→ Brief: Look through the material below and give the number of lines where the string "your" appears, without any other words.

++++++

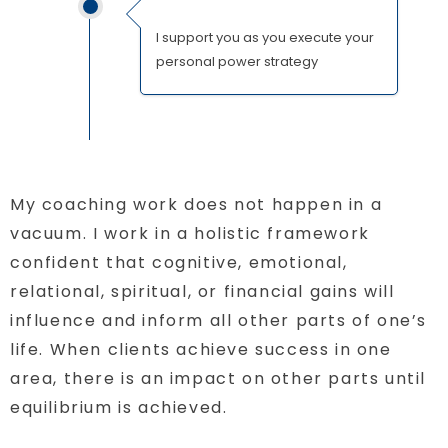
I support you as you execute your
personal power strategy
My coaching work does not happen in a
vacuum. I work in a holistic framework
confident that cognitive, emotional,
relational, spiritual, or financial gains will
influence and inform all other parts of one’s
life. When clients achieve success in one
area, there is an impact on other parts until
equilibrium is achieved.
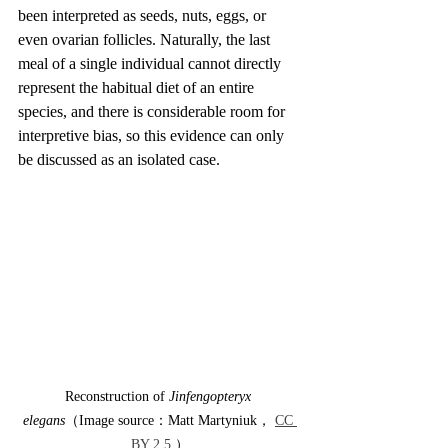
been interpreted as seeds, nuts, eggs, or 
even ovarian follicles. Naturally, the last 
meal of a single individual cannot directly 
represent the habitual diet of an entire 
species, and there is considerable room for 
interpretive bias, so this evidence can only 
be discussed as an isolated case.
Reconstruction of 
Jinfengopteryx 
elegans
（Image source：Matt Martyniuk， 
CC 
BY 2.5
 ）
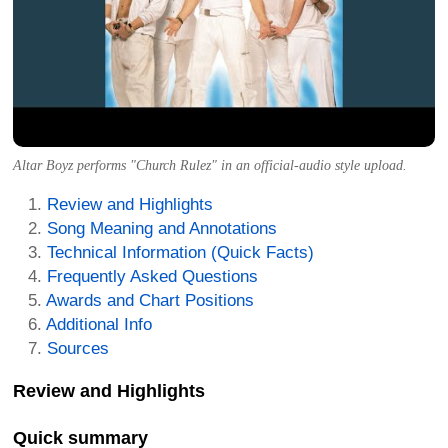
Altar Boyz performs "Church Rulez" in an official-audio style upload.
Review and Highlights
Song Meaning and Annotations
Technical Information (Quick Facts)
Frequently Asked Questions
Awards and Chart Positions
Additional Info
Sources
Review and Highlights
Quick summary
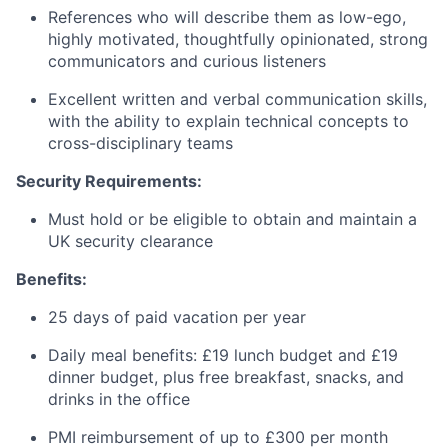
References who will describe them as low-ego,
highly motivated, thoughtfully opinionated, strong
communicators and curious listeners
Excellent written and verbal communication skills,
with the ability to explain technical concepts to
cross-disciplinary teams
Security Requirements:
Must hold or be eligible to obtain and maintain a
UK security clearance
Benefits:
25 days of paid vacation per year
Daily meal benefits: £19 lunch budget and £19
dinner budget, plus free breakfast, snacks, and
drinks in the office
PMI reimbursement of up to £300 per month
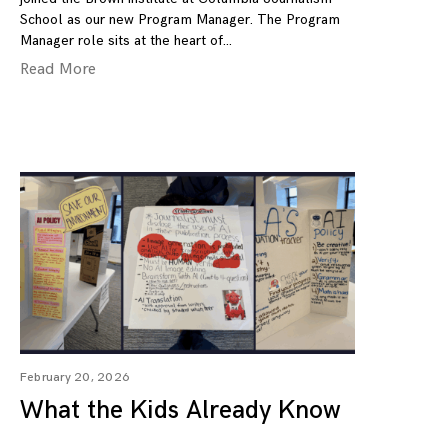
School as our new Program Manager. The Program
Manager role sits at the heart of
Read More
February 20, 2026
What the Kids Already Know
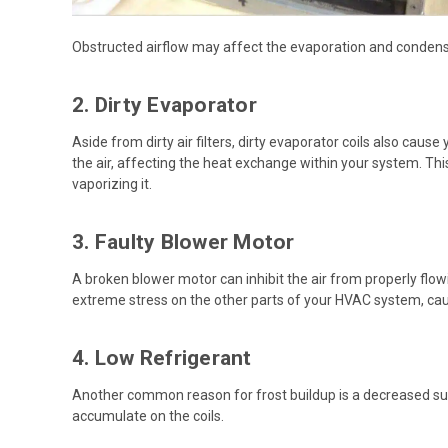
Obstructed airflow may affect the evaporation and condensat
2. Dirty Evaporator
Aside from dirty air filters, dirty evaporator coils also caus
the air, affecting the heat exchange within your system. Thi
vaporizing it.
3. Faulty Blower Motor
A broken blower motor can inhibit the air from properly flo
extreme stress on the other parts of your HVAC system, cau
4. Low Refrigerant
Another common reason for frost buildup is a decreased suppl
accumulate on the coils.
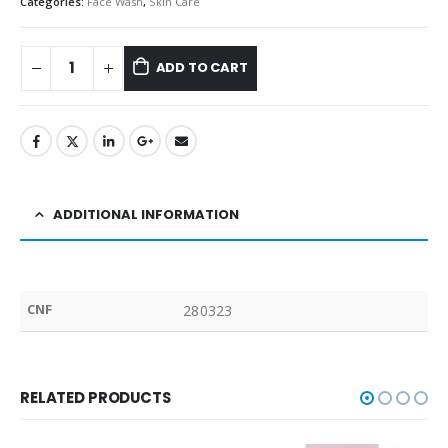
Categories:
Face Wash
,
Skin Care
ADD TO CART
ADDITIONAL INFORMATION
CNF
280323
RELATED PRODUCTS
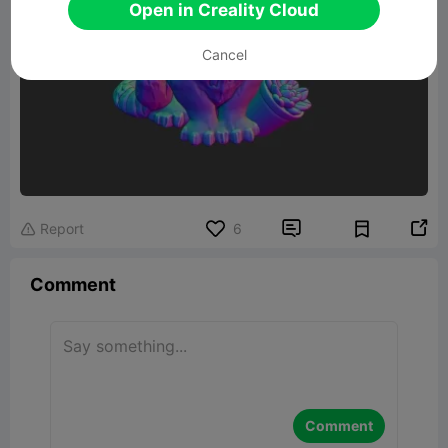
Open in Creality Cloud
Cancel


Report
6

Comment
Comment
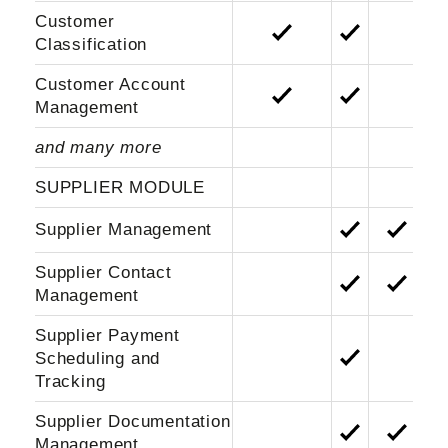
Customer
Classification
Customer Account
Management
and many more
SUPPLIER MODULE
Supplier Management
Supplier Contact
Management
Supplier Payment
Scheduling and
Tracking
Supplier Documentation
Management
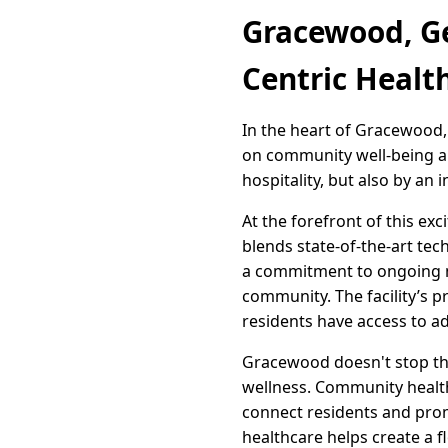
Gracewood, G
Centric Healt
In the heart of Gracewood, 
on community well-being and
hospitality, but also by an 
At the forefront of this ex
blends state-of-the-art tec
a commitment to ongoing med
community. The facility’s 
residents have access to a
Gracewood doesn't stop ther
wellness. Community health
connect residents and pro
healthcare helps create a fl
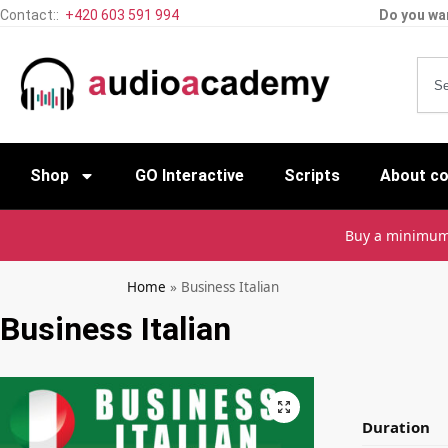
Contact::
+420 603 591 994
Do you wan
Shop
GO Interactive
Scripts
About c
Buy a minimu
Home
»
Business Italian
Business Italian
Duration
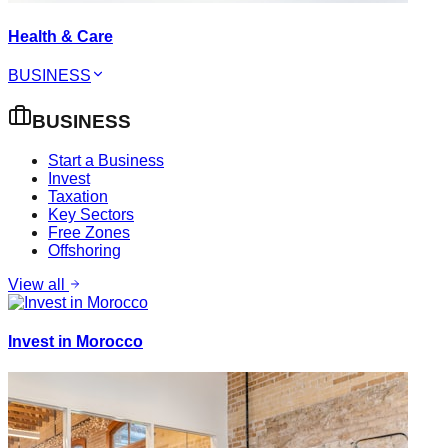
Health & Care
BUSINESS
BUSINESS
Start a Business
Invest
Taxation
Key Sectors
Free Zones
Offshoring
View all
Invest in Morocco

++++++

→ The completed task: 3